Nell’ambito degli interventi tesi a contrastare il fenomeno delle cosiddette ‘estorsioni da parcheggio’, nelle scorse ore a Bari, dopo vari appostamenti effettuati tra le auto in sosta in diverse zone del quartiere San Pasquale, gli agenti della Polizia di Stato hanno individuato 5 persone, tutte di nazionalità italiana, sorprese a svolgere attività abusiva di parcheggiatore o guardiamacchine.
A tutti è stata contestata la violazione amministrativa prevista in questi casi, che prevede una sanzione da 771 a 3.101 euro, e notificato l’ordine di allontanamento immediato con divieto di accesso al luogo in cui è stata accertata l’infrazione. Così come per tutti è stata avviata la procedura per l’adozione della misura del ‘Daspo Urbano’.
Uno di loro, un 48enne, è stato trovato anche in possesso di sostanza stupefacente, detenuta per uso personale, ed è stato segnalato alla Prefettura per la violazione amministrativa. Essendo residente nel comune di Bitetto poi, e non avendo un giustificato motivo per trovarsi a Bari, è stato sanzionato anche per aver violato le disposizioni dell’ultimo DPCM.
Tra le persone controllate, inoltre, è stato identificato un 43enne già destinatario del cosiddetto ‘Daspo Urbano’: una misura che non gli consentiva, in teoria, di accedere alle zone in cui è stato fermato e pertanto è stato denunciato. L’uomo, inoltre, utilizzava un ciclomotore privo di copertura assicurativa ed è stato sanzionato per la violazione prevista dal Codice della Strada: multa da 868 euro e ritiro della carta di circolazione.

* * * * * * * * *

Nella notizia sui parcheggiatori abusivi a Bari, quanto può costare la multa per chi fa il parcheggiatore o guardiamacchine abusivo?

* * * * * * * * *

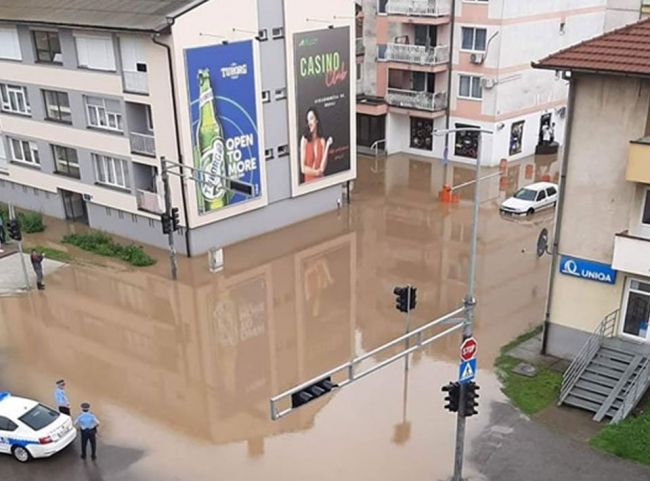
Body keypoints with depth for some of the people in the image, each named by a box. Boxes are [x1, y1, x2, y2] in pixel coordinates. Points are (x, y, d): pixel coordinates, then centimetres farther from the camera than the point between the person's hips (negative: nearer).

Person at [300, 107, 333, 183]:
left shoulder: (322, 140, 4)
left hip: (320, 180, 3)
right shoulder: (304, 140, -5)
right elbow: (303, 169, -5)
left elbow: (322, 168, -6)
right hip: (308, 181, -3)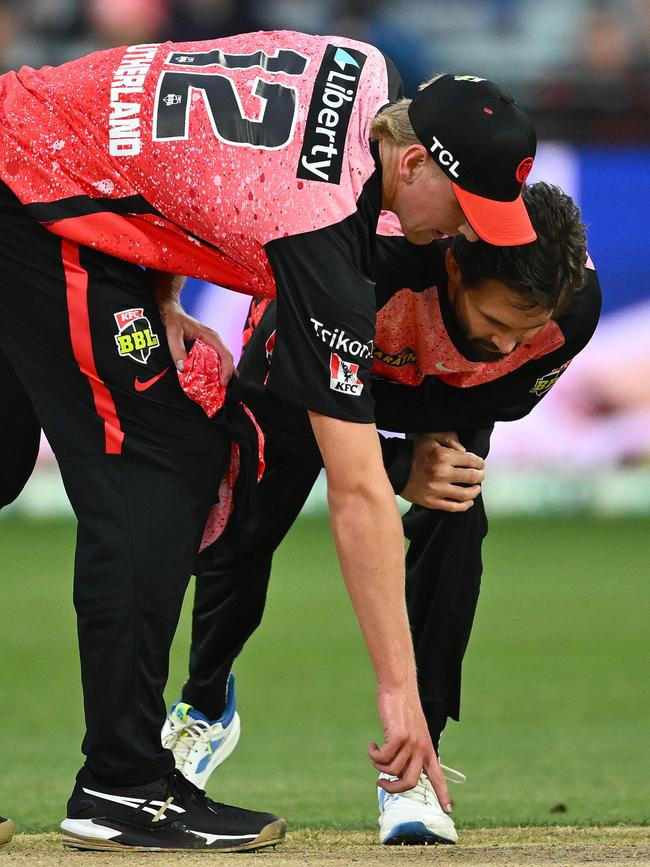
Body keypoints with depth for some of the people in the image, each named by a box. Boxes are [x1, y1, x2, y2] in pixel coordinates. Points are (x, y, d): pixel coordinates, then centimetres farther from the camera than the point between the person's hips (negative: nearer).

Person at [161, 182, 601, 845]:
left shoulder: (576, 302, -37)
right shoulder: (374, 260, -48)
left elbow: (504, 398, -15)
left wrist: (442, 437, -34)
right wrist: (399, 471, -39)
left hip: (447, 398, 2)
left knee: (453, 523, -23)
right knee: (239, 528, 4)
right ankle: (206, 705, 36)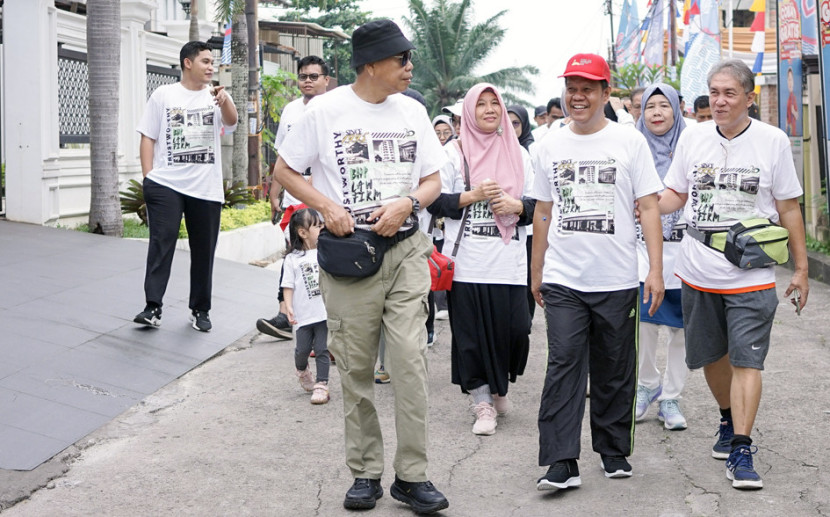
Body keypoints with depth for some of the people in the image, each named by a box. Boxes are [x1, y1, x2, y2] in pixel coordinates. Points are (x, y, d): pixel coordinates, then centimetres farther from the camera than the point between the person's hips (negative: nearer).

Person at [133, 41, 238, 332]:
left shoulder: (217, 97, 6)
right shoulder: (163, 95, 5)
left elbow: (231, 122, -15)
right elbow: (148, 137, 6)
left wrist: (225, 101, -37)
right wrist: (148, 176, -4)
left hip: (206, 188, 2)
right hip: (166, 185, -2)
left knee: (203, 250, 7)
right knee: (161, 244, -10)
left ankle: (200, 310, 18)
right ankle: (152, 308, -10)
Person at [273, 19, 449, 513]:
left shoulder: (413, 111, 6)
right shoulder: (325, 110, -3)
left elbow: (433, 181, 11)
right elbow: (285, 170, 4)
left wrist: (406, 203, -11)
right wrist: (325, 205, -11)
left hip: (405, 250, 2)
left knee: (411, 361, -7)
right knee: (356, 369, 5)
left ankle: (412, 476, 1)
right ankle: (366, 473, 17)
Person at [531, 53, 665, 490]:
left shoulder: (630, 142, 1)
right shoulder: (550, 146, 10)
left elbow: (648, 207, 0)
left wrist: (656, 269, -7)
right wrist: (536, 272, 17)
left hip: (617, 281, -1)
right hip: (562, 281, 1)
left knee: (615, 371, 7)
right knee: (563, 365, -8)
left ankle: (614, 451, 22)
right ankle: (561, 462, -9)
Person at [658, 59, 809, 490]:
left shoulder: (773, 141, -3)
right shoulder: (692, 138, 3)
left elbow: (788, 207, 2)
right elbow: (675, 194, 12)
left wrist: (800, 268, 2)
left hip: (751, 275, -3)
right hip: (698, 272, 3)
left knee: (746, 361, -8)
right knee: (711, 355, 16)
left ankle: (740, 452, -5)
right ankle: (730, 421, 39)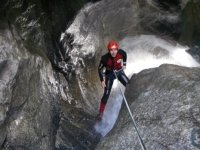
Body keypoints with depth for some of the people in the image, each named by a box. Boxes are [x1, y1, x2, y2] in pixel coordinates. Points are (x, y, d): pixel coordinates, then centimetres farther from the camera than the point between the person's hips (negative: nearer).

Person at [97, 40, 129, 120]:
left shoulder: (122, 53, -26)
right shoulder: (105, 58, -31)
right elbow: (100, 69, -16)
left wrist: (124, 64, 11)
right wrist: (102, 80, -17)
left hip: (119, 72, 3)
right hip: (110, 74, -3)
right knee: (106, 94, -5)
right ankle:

* * * * * * * * *

-- La tua soluzione --
Da 771 a 3.101 euro.